Professor Coffelt and his team have produced a research paper detailing their latest discovery which has been published in the Journal of Experimental Medicine. In this paper the team show how gamma delta T cells can impede some immunotherapies via the IL-17A molecule. They found that two types of immune cells in the lungs, called V gamma and V gamma 4+ gamma delta T cells (Vγ6+ and Vγ4+ γδ T cells), have different responses to cancer. Vγ6+ cells have high levels of a protein called PD-1, while Vγ4+ cells increase production of a protein called TIM-3 when exposed to signals sent from the tumour. They found that blocking PD-1 or TIM-3 increased the numbers of these immune cells, but deleting these immune cells by using genetic techniques improved the effectiveness of certain immunotherapies, suggesting they play a role in resistance to immunotherapy. Overall, the research shows how these different gamma delta T cells are regulated differently during normal conditions and in response to cancer, and how they impact responses to treatment. This finding has revealed a way that might make immunotherapy treatments like pembrolizumab more effective. This could also make these types of treatments suitable for more people in the future.

More recently, Professor Coffelt and his team have been further investigating how delta gamma T cells which produce IL-17 control cancer.

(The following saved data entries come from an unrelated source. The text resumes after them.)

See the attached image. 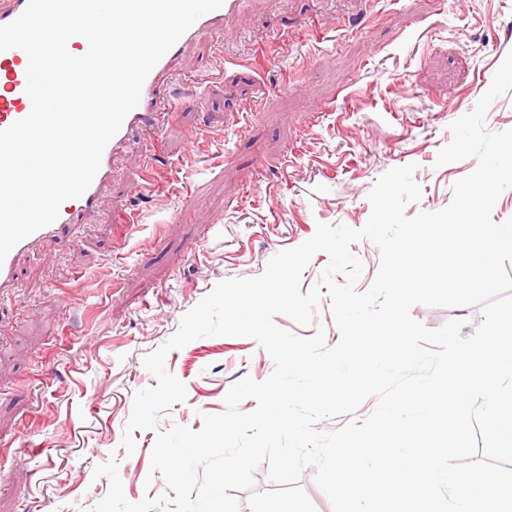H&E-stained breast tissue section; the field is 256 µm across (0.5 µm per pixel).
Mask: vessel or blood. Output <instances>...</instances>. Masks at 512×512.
<instances>
[{
	"label": "vessel or blood",
	"instance_id": "1",
	"mask_svg": "<svg viewBox=\"0 0 512 512\" xmlns=\"http://www.w3.org/2000/svg\"><path fill=\"white\" fill-rule=\"evenodd\" d=\"M242 0H224L222 6L201 16L162 57L147 76L138 106L125 118L119 132L106 146L99 170L86 192L73 203L60 207L57 219L35 233L31 239L22 240L0 264V289L10 287L17 275L20 256L31 241L50 239L63 234L68 225L83 223L87 216L98 208L101 191L112 179V156L127 142L140 138L144 131L158 127L171 108V100L165 95L162 79L170 65L192 43L200 33L211 32L223 35L224 20L235 14ZM28 57L18 48L0 51V130L7 129L16 121L27 117L31 111V100L26 93Z\"/></svg>",
	"mask_w": 512,
	"mask_h": 512
}]
</instances>
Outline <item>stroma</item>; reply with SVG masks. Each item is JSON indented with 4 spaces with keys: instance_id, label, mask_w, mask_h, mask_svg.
Instances as JSON below:
<instances>
[{
    "instance_id": "35a3bbf8",
    "label": "stroma",
    "mask_w": 512,
    "mask_h": 512,
    "mask_svg": "<svg viewBox=\"0 0 512 512\" xmlns=\"http://www.w3.org/2000/svg\"><path fill=\"white\" fill-rule=\"evenodd\" d=\"M511 51L512 0H245L222 38L189 45L167 76L178 108L147 140H165L177 178L137 201L153 155L122 147L97 215L34 243L0 294V512H87L106 496L94 468L119 451L135 392L157 384L144 355L218 282L261 274L318 224L364 227L371 188L395 167L417 166L406 216L448 206L477 160L440 166L438 152ZM411 314L431 329L463 320L465 337L481 321L475 307ZM274 322L340 339L326 295L308 324ZM166 368L186 398L134 431L119 469L132 502L168 492L151 470L158 431L200 430L235 383L275 365L252 339L216 336Z\"/></svg>"
}]
</instances>
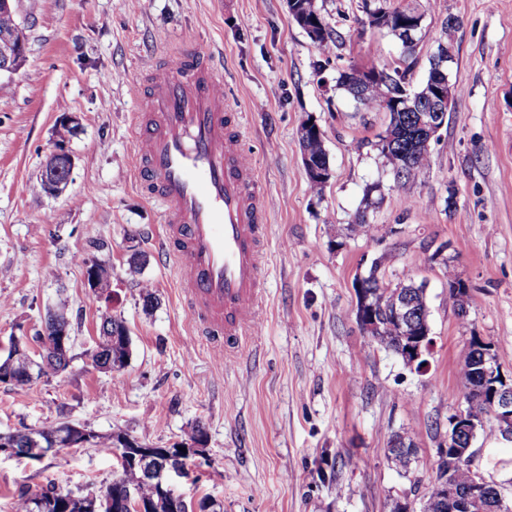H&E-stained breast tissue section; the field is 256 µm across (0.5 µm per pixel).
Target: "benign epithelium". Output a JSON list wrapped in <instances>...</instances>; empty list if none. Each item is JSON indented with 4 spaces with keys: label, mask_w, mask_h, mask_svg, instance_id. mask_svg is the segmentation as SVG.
<instances>
[{
    "label": "benign epithelium",
    "mask_w": 512,
    "mask_h": 512,
    "mask_svg": "<svg viewBox=\"0 0 512 512\" xmlns=\"http://www.w3.org/2000/svg\"><path fill=\"white\" fill-rule=\"evenodd\" d=\"M395 32L400 36L403 46H416L419 42L418 34L422 30L424 15L417 12L396 13L393 15ZM26 34L21 22L7 30L0 32V74H14L25 60ZM435 67L433 77L435 81V96L426 100L419 99L409 92L396 96L392 100L394 108L403 112L413 113V119L419 130L420 141L428 146L437 140L439 130L443 127L448 112V105L453 96V87L448 75V63L454 60V55L448 43L441 42L434 51ZM74 161L68 153L63 142L55 143L44 162L40 179L44 192L51 196L62 194L70 183ZM357 321L369 332L382 329V318L367 303L361 299ZM392 320L400 332V354L407 365L420 360L424 351L430 345L431 328L428 321L417 322L409 297L403 295L394 302ZM54 324L56 340L53 343L33 341L29 336L15 337L10 346L11 359L36 356L44 361L50 359L61 364V370L68 369L71 363L72 338L67 325L58 319L51 320ZM476 364L472 371L473 381L489 389L492 402V412L499 421L506 437L512 436V377L503 376L502 368L491 358L492 348L488 342L479 339L476 341ZM478 423L467 417L464 410L457 411L450 418L447 447L440 451L443 459L452 465L455 461L464 458L469 448H462L456 443L458 436L473 434ZM88 432L80 430V434L66 429L57 433L56 438L46 442L35 436L25 433L18 436L14 433L0 434V454L10 457L41 461L57 448H72L86 444ZM123 454L120 455L123 463H139L148 470V475L157 479L158 484L165 488L166 493L174 499L181 498L174 484L175 478L181 476L188 459L202 453L203 445L194 444L182 452L176 448L163 449L165 466L152 467L153 449L141 444L129 436L121 439ZM485 486L477 482L465 491H460L448 483L439 485L435 490V499L440 502L443 512H471V505L484 497Z\"/></svg>",
    "instance_id": "obj_1"
}]
</instances>
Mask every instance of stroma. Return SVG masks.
Masks as SVG:
<instances>
[{"mask_svg":"<svg viewBox=\"0 0 512 512\" xmlns=\"http://www.w3.org/2000/svg\"><path fill=\"white\" fill-rule=\"evenodd\" d=\"M338 38L313 42L287 0H18L25 61L0 96V353L36 332L59 300L75 339L69 368L16 389L0 384V433L70 421L122 432L153 448L202 424L207 442L176 482L185 501L207 495L221 512H391L427 497L464 405L459 354L471 336L492 345L512 375V0H316ZM424 15L412 55L367 8ZM455 16L456 91L421 174L398 187L378 148L386 112L337 89L356 68L405 70L419 87ZM191 37L222 63L224 91L245 115L248 151L267 188L265 301L260 328L234 360L201 340L158 248L163 216L133 175L132 117L145 68ZM72 180L59 196L39 186L63 122ZM315 120L331 177L309 189L298 130ZM381 200L368 232L354 225L370 185ZM443 258L432 261L435 251ZM143 266L131 272L130 260ZM395 286L427 285L432 344L423 366L380 349L356 321L353 281L372 261ZM112 266L103 296L87 268ZM470 288L467 316L448 278ZM150 292H143V283ZM131 336L127 366L93 367L102 314ZM418 446L402 471L394 433ZM472 465L512 501V443L487 419ZM116 453L64 448L40 461L0 456V512L47 484L99 494Z\"/></svg>","mask_w":512,"mask_h":512,"instance_id":"1","label":"stroma"}]
</instances>
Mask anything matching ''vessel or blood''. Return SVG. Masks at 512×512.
Segmentation results:
<instances>
[{
    "label": "vessel or blood",
    "mask_w": 512,
    "mask_h": 512,
    "mask_svg": "<svg viewBox=\"0 0 512 512\" xmlns=\"http://www.w3.org/2000/svg\"><path fill=\"white\" fill-rule=\"evenodd\" d=\"M218 69L213 54L188 39L149 71L150 92L138 103L134 127V168L162 211L160 248L191 323L233 352L257 324L267 219L243 114Z\"/></svg>",
    "instance_id": "1"
}]
</instances>
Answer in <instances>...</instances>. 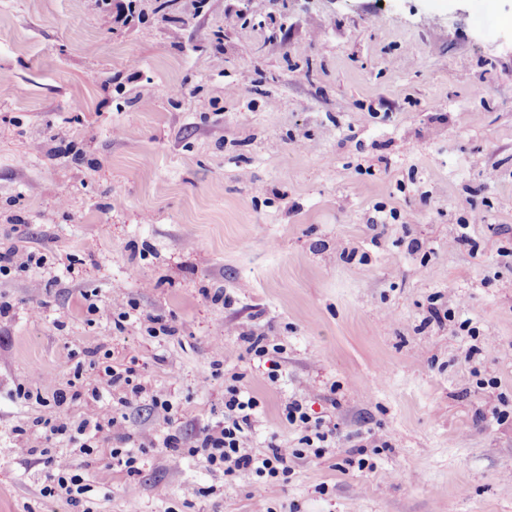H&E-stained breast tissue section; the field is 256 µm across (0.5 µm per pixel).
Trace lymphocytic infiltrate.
<instances>
[{"label":"lymphocytic infiltrate","mask_w":512,"mask_h":512,"mask_svg":"<svg viewBox=\"0 0 512 512\" xmlns=\"http://www.w3.org/2000/svg\"><path fill=\"white\" fill-rule=\"evenodd\" d=\"M89 315L113 323L115 330H124L126 323L134 322L157 341L173 337L177 329L170 316L164 313H141L135 308L124 288H116L108 300L102 301L88 295L84 298ZM74 380L67 388H59L55 382L40 374L31 375L26 385L20 386L18 395L31 399L34 391L50 392V399H39L40 411L33 419L16 426L15 452L19 455H39L45 467V480L40 490L42 497L58 498L76 505L81 502L89 487L75 457L89 459L107 458L110 465L119 469L128 480H135L141 473L142 457L148 449L160 446L188 456L205 459L211 470L224 472L236 480L248 482L256 477L277 478L287 476L290 461L299 456L296 448H286L269 443L261 452L247 448L246 440L255 426L259 402L245 395L236 385L224 390V419L207 430L192 447H184L180 438L172 433L163 439L150 435L141 436L137 448H102L97 441L104 427L116 426V418L102 419L99 412L91 409L78 424H71L63 412L64 405L85 402L93 405L102 396V387L117 390V400L122 408L130 409L141 402H148L152 415L164 424H173L178 408L168 392L149 385L134 366L114 361L110 351L99 348L83 351L73 372ZM283 420L301 434L304 446L315 457H322L335 437L336 426L323 417L309 413L303 401H288L282 410ZM40 429L45 440L69 437L78 444L76 454H64L47 447H29V429Z\"/></svg>","instance_id":"lymphocytic-infiltrate-1"}]
</instances>
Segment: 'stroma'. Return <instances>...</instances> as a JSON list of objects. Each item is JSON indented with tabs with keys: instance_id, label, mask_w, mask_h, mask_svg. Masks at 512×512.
Here are the masks:
<instances>
[{
	"instance_id": "35a3bbf8",
	"label": "stroma",
	"mask_w": 512,
	"mask_h": 512,
	"mask_svg": "<svg viewBox=\"0 0 512 512\" xmlns=\"http://www.w3.org/2000/svg\"><path fill=\"white\" fill-rule=\"evenodd\" d=\"M156 6L118 27L103 0H0V244L48 258L0 279V512H76L14 453L37 405L11 391L66 387L98 345L180 412L129 409L101 447L194 445L235 373L252 448L297 447L292 398L337 430L275 484L163 448L133 482L97 460L91 512H512V0ZM116 285L178 335L90 322L82 293ZM249 334L281 344L277 381Z\"/></svg>"
}]
</instances>
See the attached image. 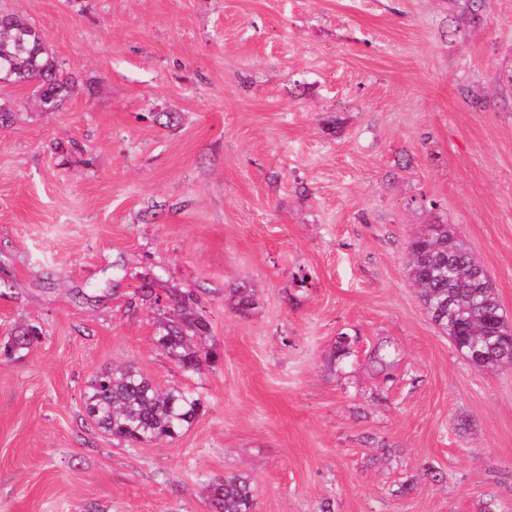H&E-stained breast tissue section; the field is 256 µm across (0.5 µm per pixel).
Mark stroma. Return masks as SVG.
<instances>
[{
  "mask_svg": "<svg viewBox=\"0 0 512 512\" xmlns=\"http://www.w3.org/2000/svg\"><path fill=\"white\" fill-rule=\"evenodd\" d=\"M1 13L74 89L45 112L0 82V346L40 331L0 349V512H211L238 474L255 512H512V368L472 367L408 270L416 231L455 225L512 319V0ZM146 279L199 294L214 365L155 345ZM115 364L197 393L189 429L130 445L90 424Z\"/></svg>",
  "mask_w": 512,
  "mask_h": 512,
  "instance_id": "stroma-1",
  "label": "stroma"
}]
</instances>
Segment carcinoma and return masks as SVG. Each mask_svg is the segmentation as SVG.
Instances as JSON below:
<instances>
[{"label": "carcinoma", "instance_id": "1", "mask_svg": "<svg viewBox=\"0 0 512 512\" xmlns=\"http://www.w3.org/2000/svg\"><path fill=\"white\" fill-rule=\"evenodd\" d=\"M36 83L41 108L56 112L73 86L60 72L45 34L14 15H0V82ZM410 275L431 319L464 359L483 370L512 364V343L501 333L512 329L488 277L474 280L479 262L450 224H428L409 242ZM140 304L166 302L169 315L158 324L155 341L186 373H199L216 354L198 347L194 338L211 325L191 294H160L152 281L137 288ZM373 365L390 376L394 356L380 344L370 354ZM86 413L97 427L127 443L175 439L197 418L201 398L184 387L158 388L130 366L117 365L93 376L84 396ZM215 512H254V489L248 477L233 475L210 487Z\"/></svg>", "mask_w": 512, "mask_h": 512}]
</instances>
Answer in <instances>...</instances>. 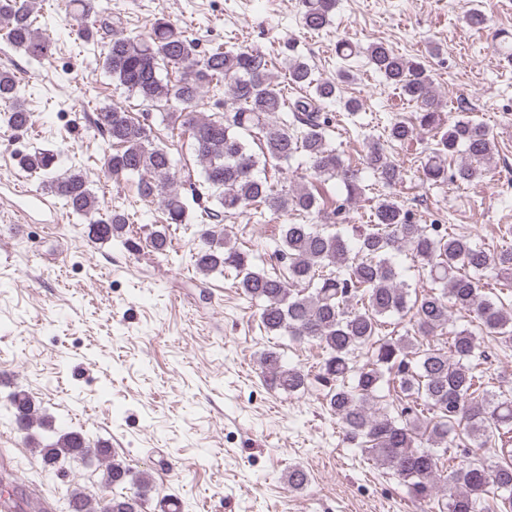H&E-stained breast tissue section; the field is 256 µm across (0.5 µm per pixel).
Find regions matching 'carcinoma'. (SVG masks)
<instances>
[{
	"label": "carcinoma",
	"mask_w": 512,
	"mask_h": 512,
	"mask_svg": "<svg viewBox=\"0 0 512 512\" xmlns=\"http://www.w3.org/2000/svg\"><path fill=\"white\" fill-rule=\"evenodd\" d=\"M336 2L302 0L303 26L315 32L327 29ZM66 7L77 38L100 44L102 67L112 80L141 102L162 108V120L171 128L189 132L202 166L200 186L211 191L217 205L204 209L208 220L253 204L275 213L321 214L308 189H289L254 174L260 161L242 138L243 131H258L269 158L288 163L302 154L315 176L338 180L346 197L332 215H340L359 194V169L344 164L327 144L328 117L322 112L324 104L339 97L340 83L350 79L348 67H341L334 80H316L302 58L286 57L288 83L310 90L290 104L259 50L218 45L200 52L186 31L164 18L155 20L146 37L125 36L99 15L94 0H68ZM0 20L12 47L40 63L52 58V42L36 27L35 0H0ZM366 54L386 84L416 106L414 118L390 121L387 139L405 144L424 130L436 137L421 163L420 179L432 185L482 182L495 163V144L486 127L466 112L443 125L422 62L383 43L369 45ZM212 84L226 86L224 113L213 117L199 110L202 93ZM287 107L293 123L275 119ZM0 120L14 131L34 123L15 77L5 70L0 71ZM94 124L112 141V152L101 165L104 178L118 182L138 176L140 195L160 198L164 223H187L188 206L170 148L155 142L152 128L133 121L117 104L96 113ZM458 154L464 161L448 171V160ZM363 162L383 187L401 180L400 166L378 142L368 145ZM55 163L56 155L49 150L20 157L21 167L39 175L46 190L72 213L89 219L91 240L123 238L129 215L118 209L100 212L83 174L74 169L57 175ZM196 235L193 257L201 274L235 270L242 293L259 303L266 332L307 340L323 352L314 374L284 365L273 350L263 352L259 364L267 385L290 394L322 387L346 442L402 480L413 499L439 512H512V461L493 466L470 461L444 473L448 449L470 442L483 446L497 438L502 454H512V389L486 393L482 377L469 365L484 335L512 348V311L499 295L486 294L479 280L491 271L512 285L511 248L490 252L465 236L448 233L444 224H418L388 195L378 200L354 247L327 223L282 225L277 255L288 269L286 279L267 274L259 268L258 256L216 237L207 223L199 224ZM404 249L421 263L431 282L415 297L395 263ZM452 308L475 314L479 331L448 328ZM409 312L411 328L405 335H382L385 318ZM442 336L446 341H440ZM9 405L19 431L46 423L23 389L10 395ZM35 451L45 471L90 453L104 465L103 494L90 498L75 488L67 512H144L148 475L133 477L107 444L93 445L83 432L72 430L37 442ZM286 478L288 488L296 491L310 482L298 466L289 468ZM127 482L132 492L112 493V487ZM441 482L453 488L446 502L439 500Z\"/></svg>",
	"instance_id": "cac0c4a2"
}]
</instances>
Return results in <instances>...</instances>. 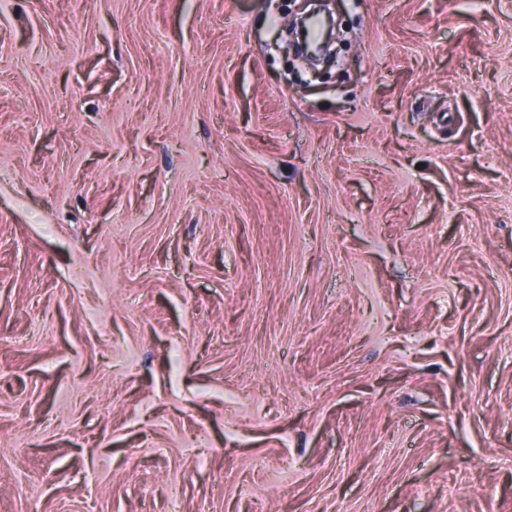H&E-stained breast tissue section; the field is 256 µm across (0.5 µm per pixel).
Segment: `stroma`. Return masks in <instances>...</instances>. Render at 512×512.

They have observed that when they injected breast cancer cells into mice that have had delta gamma T cells genetically deleted, tumours formed in the lung faster compared to normal mice. The team believe that another type of immune cell, Vγ4 cells which can make the molecule IFN-gamma, instead of IL-17, might help control cancer growth. This preliminary research suggests a more complex role for these cells in cancer.

Understanding the way immune cells may help or hinder the spread of breast cancer will help scientists to design effective and safe immunotherapies. Dr Coffelt’s research could eventually lead to new immunotherapy treatments to retrain the immune system to stop breast cancer spreading, instead of helping it.